Instructions to follow | Find out how many lines in the records have the string "Cash" in them, and state only that number.

Data to examine |
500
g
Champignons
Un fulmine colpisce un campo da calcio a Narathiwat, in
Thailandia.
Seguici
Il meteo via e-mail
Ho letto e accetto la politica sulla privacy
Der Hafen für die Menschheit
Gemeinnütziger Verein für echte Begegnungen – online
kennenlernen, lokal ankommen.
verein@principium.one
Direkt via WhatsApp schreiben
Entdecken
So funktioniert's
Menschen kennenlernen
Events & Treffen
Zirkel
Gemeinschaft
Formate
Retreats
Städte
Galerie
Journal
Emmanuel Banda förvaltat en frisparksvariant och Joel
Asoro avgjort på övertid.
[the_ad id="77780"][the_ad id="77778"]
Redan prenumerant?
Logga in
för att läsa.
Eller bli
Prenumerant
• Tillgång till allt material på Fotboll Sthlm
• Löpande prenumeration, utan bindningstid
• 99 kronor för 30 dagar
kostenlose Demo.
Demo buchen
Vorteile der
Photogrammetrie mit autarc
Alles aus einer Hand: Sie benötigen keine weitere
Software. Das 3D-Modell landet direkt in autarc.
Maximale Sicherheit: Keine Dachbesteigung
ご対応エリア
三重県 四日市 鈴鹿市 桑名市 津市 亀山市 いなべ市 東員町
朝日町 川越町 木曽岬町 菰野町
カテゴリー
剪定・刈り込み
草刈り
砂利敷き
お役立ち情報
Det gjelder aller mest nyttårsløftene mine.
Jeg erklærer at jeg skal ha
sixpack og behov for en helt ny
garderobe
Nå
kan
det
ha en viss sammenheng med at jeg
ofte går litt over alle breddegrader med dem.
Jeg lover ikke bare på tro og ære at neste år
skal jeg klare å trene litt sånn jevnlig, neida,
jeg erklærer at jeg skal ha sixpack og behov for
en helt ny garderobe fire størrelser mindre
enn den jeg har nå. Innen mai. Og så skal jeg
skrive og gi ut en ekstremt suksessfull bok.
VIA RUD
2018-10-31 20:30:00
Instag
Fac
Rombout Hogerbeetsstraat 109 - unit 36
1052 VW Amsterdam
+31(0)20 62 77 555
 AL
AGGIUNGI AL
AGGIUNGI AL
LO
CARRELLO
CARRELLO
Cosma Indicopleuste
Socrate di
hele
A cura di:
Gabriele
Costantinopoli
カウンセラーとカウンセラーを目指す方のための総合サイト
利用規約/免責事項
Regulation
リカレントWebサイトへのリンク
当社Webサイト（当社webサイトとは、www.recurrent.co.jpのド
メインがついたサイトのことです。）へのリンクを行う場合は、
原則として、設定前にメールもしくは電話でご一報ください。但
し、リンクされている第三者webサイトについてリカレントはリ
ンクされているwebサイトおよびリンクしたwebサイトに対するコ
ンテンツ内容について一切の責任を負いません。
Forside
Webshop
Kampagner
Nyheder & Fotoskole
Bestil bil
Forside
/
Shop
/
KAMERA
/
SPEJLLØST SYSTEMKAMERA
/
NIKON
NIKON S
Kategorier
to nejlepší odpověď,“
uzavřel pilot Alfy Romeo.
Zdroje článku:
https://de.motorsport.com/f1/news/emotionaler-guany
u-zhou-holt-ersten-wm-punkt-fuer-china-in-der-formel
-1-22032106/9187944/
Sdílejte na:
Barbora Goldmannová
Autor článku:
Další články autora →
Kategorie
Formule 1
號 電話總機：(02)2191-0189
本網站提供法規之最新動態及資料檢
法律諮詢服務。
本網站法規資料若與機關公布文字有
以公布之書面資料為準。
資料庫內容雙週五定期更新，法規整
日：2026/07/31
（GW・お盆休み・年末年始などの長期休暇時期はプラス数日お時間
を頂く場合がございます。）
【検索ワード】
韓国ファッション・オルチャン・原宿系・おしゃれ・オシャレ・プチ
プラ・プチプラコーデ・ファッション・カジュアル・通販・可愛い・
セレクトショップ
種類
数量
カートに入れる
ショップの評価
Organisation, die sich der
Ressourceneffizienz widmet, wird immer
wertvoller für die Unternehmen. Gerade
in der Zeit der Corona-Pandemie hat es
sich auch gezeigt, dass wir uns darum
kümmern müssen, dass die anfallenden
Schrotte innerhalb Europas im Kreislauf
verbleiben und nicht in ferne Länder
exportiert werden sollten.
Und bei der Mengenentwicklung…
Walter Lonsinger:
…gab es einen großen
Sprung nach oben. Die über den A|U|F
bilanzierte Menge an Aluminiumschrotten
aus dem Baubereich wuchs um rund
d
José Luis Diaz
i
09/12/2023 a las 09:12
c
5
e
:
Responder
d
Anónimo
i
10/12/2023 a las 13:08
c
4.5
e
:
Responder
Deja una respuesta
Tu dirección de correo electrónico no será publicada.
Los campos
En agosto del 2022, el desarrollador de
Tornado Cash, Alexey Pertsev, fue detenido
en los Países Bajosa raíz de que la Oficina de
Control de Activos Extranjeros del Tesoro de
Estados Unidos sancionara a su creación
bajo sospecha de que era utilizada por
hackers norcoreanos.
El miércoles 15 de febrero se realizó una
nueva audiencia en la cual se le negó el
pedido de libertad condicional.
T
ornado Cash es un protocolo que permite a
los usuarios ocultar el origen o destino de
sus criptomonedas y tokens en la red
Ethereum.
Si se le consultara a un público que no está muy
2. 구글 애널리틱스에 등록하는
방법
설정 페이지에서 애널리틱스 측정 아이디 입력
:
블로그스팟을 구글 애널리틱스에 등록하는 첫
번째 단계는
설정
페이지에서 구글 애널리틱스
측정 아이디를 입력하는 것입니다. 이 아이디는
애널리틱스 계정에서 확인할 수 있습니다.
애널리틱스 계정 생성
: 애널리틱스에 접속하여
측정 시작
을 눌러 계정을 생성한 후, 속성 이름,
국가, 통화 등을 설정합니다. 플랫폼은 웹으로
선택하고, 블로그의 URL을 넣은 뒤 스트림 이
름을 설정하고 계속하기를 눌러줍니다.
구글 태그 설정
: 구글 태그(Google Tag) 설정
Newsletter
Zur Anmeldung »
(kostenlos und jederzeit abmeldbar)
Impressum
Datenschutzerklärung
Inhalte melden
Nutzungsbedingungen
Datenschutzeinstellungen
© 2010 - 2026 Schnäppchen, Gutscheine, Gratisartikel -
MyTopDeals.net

Response for this exercise | 2